Walaupun raja melakukan itu, tetapi pendeta yang keluarganya miskin melakukan dengan memungut gandum, memasaknya, lalu dipersembahkan kedapa leluhur.
Sementara itu, sehari setelah Hari Raya Saraswati atau Redite (Minggu) Paing, Wuku Sinta disebut dengan Banyu Pinaruh.
Saat Banyu Pinaruh ini, masyarakat Hindu di Bali biasanya akan melaksanakan upacara pelukatan ke sumber mata air baik ke pantai maupun ke air klebutan.
Ketua Pinandita Sanggraha Nusantara Korda Denpasar, Pinandita Putu Gede Suranata mengatakan, panglukatan Banyu Pinaruh merupakan panglukatan bhuana agung dan bhuwana alit berkat penurunan tirta sanjiwani.
"Banyu Pinaruh berasal dari kata wruh yang berarti mengetahui atau menyadarkan diri.

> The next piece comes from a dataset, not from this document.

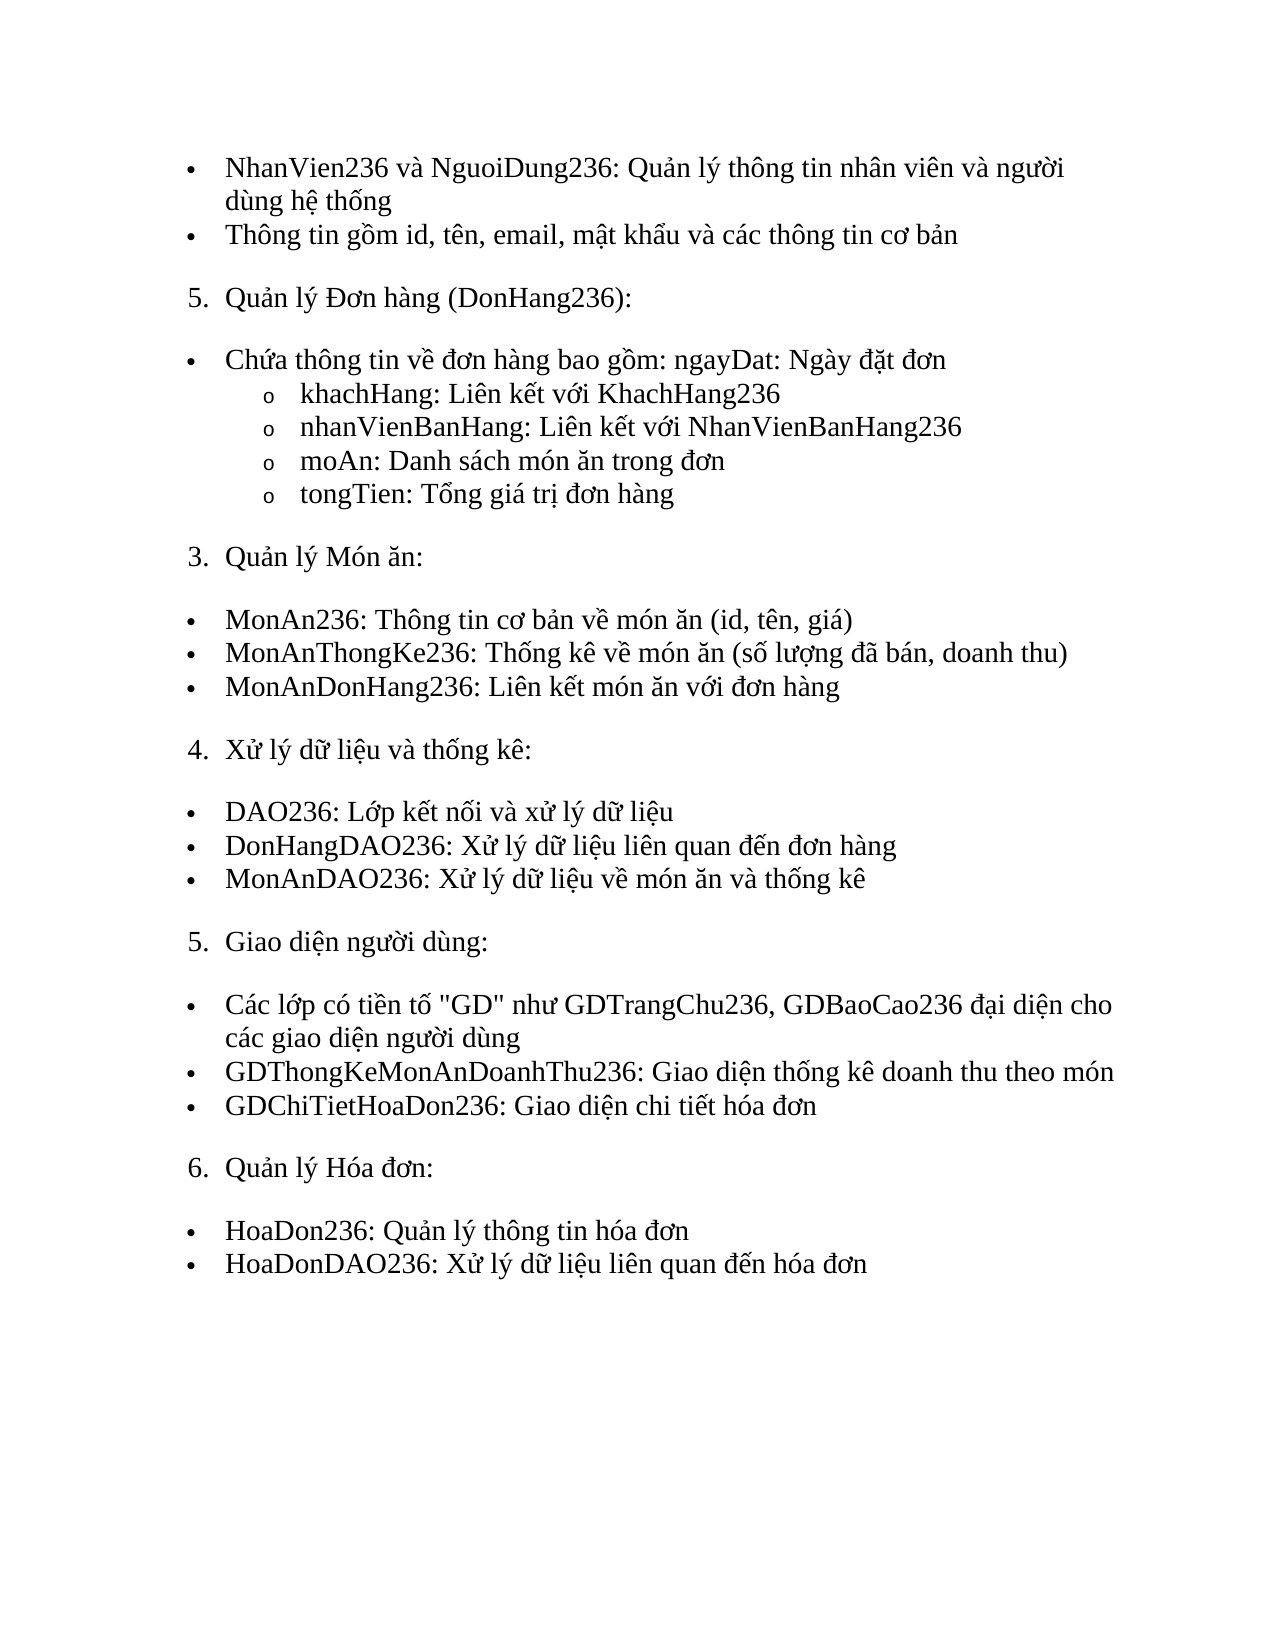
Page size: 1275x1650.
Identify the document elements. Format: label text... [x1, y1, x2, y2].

Sehingga dengan pengetahuan jadi bijaksana," katanya.
Pelukatan Banyu Pinaruh dengan pelukatan lainnya menurutnya berbeda dimana penglukatan biasa biasanya disesuaikan dengan apa yang menjadi tujuan, sementara penglukatan Banyu Pinaruh ini erat kaitannya dengan turunnya ilmu pengetahuan.
Sementara itu, menurut Ida Pandita Mpu Jaya Acharyananda, Banyu Pinaruh ini memiliki arti air pengetahuan.
"Kita mohon tirta amerta setelah kemarin kita merayakan Hari Raya Saraswati," kata Ida.
Ida menambahkan, pengetahuan akan terjadi apabila diri kita telah bersih dan akan dialirkan melalui tirta amerta ini.
Karena bagaimanapun juga dari segi aspek mistik dan magis bahwa sesungguhnya segala mala, dosa, papa, pataka, wigna itu bisa dihanyutkan melalui kehadiran Dewi Gangga di bumi.
"Seperti apa yang ada dalam kisah Adi Parwa dimana teruatnya 60 ribu anak Prabu Sagara karena berani kepada Rsi Kapila maka dengan demikian hanya dengan menurunkan Gangga ke-60 ribu anak Sagara diruwat untuk menuju pada kehidupan keabadian," kata Ida.
Keabadian yang dimaksud Ida adalah amerta kamandalu, amerta sanjiwani dan amerta pawitra. (*).